- _Given text_:
2
votes

Have a strange error that has recently popped up that I am struggling to resolve.

I have a wordpress install using the sub domain method:

www.example.com/wordpress

in my root directory I have .htaccess:

# BEGIN WordPress
<IfModule mod_rewrite.c>
RewriteEngine On
RewriteBase /
RewriteRule ^index\.php$ - [L]
RewriteCond %{REQUEST_FILENAME} !-f
RewriteCond %{REQUEST_FILENAME} !-d
RewriteRule . /index.php [L]
</IfModule>
# END WordPress

And my index file:

<?php
define('WP_USE_THEMES', true);

/** Loads the WordPress Environment and Template */
require( dirname( __FILE__ ) . '/wordpress/wp-blog-header.php' );

home is set to: www.example.com url is set to: www.example.com/wordpress

When I try and access the admin at: www.example.com/wordpress/wp-admin I get the error: Sorry, but the page you are looking for could not be found.

This is not a new install of Wordpress and this issue only recently happened after an auto update.

How do I go about bug testing this?

2
Try to login with : www.example.com/wordpress/wp-login.phpdaniyalahmad
I did try, unfortunately it does not work.HappyCoder
Paste your URL here.daniyalahmad

2 Answers

2
votes

You're using a subdirectory installation (rather than a subdomain installation); as such, your .htaccess file doesn't belong in the root directory - it should be in your /wordpress/ directory, along with the rest of your installation.

- _Exercise set_:
(a) Reproduce the WordPress thread starting with "And my index" and going on through "not be found.".
(b) In the WordPress thread, what error appears when the admin page is accessed?
(c) Write the next part of the WordPress thread, picking up after its final sentence.

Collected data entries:
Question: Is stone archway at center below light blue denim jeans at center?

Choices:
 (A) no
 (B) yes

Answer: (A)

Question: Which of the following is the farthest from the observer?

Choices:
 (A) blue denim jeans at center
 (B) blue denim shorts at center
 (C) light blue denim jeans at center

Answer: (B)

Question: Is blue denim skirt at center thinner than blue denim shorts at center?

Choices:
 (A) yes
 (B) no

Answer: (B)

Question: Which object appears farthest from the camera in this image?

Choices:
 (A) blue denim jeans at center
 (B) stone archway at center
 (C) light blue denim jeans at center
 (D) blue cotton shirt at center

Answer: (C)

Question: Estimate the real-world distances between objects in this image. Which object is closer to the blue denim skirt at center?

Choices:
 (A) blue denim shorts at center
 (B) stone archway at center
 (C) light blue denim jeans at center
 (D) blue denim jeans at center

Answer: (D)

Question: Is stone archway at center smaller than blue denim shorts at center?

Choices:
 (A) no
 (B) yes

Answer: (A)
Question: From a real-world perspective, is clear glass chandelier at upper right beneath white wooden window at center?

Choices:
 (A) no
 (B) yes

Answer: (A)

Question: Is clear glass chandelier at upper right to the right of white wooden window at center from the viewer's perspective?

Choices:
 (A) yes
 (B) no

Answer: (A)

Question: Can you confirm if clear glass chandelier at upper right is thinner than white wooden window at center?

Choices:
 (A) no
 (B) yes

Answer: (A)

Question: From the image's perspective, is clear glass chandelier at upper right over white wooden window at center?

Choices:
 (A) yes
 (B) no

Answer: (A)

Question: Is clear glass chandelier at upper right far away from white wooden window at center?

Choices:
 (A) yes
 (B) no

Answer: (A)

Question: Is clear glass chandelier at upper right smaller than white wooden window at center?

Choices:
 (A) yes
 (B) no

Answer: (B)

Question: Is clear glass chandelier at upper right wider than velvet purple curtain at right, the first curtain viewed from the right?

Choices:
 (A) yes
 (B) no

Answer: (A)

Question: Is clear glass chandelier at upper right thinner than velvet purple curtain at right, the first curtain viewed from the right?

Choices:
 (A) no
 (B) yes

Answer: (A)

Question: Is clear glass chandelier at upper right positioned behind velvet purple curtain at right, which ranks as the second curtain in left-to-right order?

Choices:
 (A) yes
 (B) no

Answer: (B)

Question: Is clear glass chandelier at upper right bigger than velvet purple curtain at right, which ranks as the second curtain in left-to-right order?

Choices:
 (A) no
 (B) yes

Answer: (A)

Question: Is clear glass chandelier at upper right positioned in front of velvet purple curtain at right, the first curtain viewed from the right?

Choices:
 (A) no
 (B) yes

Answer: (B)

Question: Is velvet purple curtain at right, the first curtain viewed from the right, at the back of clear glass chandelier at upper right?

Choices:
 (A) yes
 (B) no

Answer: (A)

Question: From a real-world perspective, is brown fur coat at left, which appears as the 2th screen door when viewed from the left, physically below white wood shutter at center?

- _Responses by task_:
(a)
And my index file:

<?php
define('WP_USE_THEMES', true);

/** Loads the WordPress Environment and Template */
require( dirname( __FILE__ ) . '/wordpress/wp-blog-header.php' );

home is set to: www.example.com url is set to: www.example.com/wordpress

When I try and access the admin at: www.example.com/wordpress/wp-admin I get the error: Sorry, but the page you are looking for could not be found.

(b) "Sorry, but the page you are looking for could not be found."

(c)
In addition, your .htaccess needs to be edited to account for the fact that it resides in a subdirectory:

# BEGIN WordPress
<IfModule mod_rewrite.c>
RewriteEngine On
RewriteBase /wordpress/
RewriteRule ^index\.php$ - [L]
RewriteCond %{REQUEST_FILENAME} !-f
RewriteCond %{REQUEST_FILENAME} !-d
RewriteRule . /wordpress/index.php [L]
</IfModule>
# END WordPress

You should also remove the wordpress/ part from your index.php file. The PHP magic constant __FILE__ essentially means 'relative to this file', so if your index.php file is in /wordpress/, it's effectively saying 'look in /wordpress/wordpress/ for wp-blog-header.php`.

So amend that line in your index.php file to this:

require( dirname( __FILE__ ) . '/wp-blog-header.php' );

...and everything should work as expected.

2
votes

The fix for this was relatively simple. After checking the apache logs I noticed the following error each time I attempted to access the admin URL:

SoftException in Application.cpp:256: File "/home/example/public_html/wordpress/wp-login.php" is writeable by group

The permissions for this file were set to: 644 which in theory should work. I read on the Wordpress Codex that permissions should either be 644 or 640:

https://codex.wordpress.org/Changing_File_Permissions

I changed the wp-login.php file to 640 and my problem was resolved.

I think this errors came about not due to a wordpress update but rather a server update. This is likely a common problem for Cpanel managed servers.